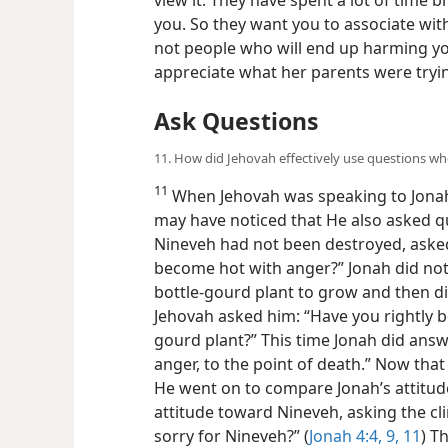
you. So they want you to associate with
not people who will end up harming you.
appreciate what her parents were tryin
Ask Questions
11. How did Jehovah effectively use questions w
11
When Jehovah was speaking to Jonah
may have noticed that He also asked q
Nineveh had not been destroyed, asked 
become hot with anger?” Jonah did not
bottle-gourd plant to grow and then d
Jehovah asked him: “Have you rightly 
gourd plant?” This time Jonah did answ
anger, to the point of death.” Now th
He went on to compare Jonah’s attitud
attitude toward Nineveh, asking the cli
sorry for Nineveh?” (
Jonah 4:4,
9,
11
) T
○ ○ ○ ○
Could you repeat exactly the lines from the first one of the records above through the line containing "Jonah did answ", leaving out any pictures?

YOUR SOLUTION ->
you. So they want you to associate with
not people who will end up harming you.
appreciate what her parents were tryin
Ask Questions
11. How did Jehovah effectively use questions w
11
When Jehovah was speaking to Jonah
may have noticed that He also asked q
Nineveh had not been destroyed, asked 
become hot with anger?” Jonah did not
bottle-gourd plant to grow and then d
Jehovah asked him: “Have you rightly 
gourd plant?” This time Jonah did answ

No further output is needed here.